UAF in collaboration with JBNU and NRF has made a breakthrough to utilise rare earth elements for the development of high technology.
University of Agriculture Faisalabad (UAF) in collaboration with Jeonbuk National University (JBNU) of Korea and National Research Foundation of Korea (NRF) has made a breakthrough to utilise rare earth elements for the development of high technology for many modern devices in Pakistan that will redress the import bill worth billions of rupees.
The task-leader Dr Sadia Ilyas revealed the importance of the study in terms of low energy emissions and efficient metal recovery and informed further that semi-commercial scale research project was conducted in Korea with the support of National Research Foundation and it would be replicated in Pakistan and could be equally beneficial due to similarity of indigenous monazite resources of both countries. Dr Ilyas informed that a part of the research output had been published in Journal of Cleaner Production, a top-five ranked international journal under the category of environmental science.
Dr Sadia Ilyas said although Pakistan was exploiting its rare earth reserves at present but the newly developed technology could be applicable to the low grades ores which remained unexploited till date and would help to contribute in the economy of Pakistan. The hybrid technology is developed involving bio-assisted leaching followed by Solvo-Chemical Recovery process for the exploitation of indigenous Korean monazite.

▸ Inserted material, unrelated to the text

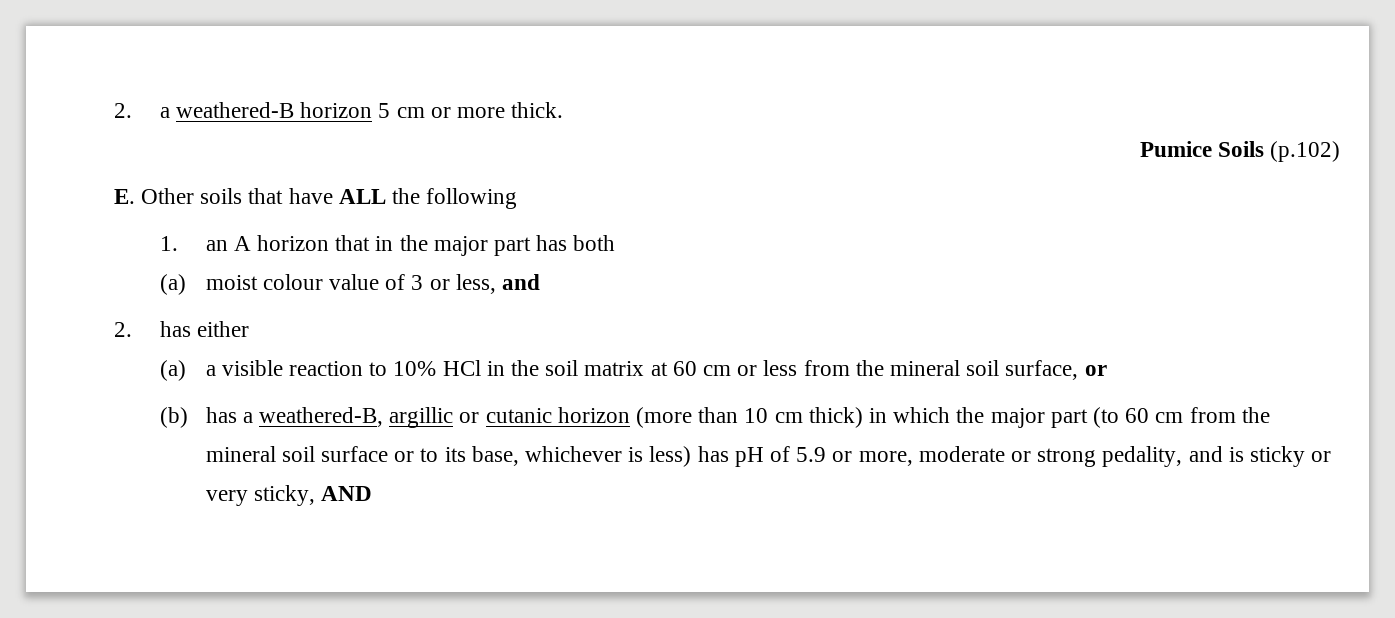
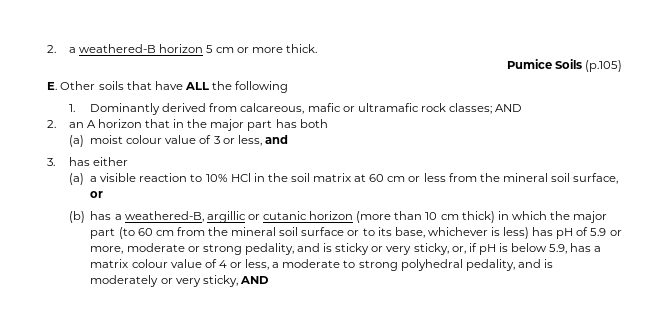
[1270,141,1340,162] (p.102) -> [585,60,622,72] (p.105)
(178, 243) none -> [90,103,523,115] [47,120,57,128] Dominantly derived from calcareous, mafic or ultramafic rock classes; AND // 2.
[113,322,132,337] 2. -> [47,158,56,166] 3.
(315, 495) none -> [451,243,602,255] [90,259,553,271] [90,275,238,287] or, if pH is below 5.9, has a matrix colour value of 4 or less, a moderate to strong polyhedral pedality, and is moderately or very sticky,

The group leader, Prof Hyunjung Kim informed that the study approached cleaner production of high purity rare earth elements under the United Nation (UN) Sustainable Development Goals (SDGs). The process can potentially contribute to mitigating the supply risks of REEs by cleaner processing of low-grade monazite with the applications of re-useable organic extractants. He mentioned that in both countries, the rare earth resources were vein deposited or low grade so need efficient technological development. Current hybrid technology can contribute significantly in economy of both countries.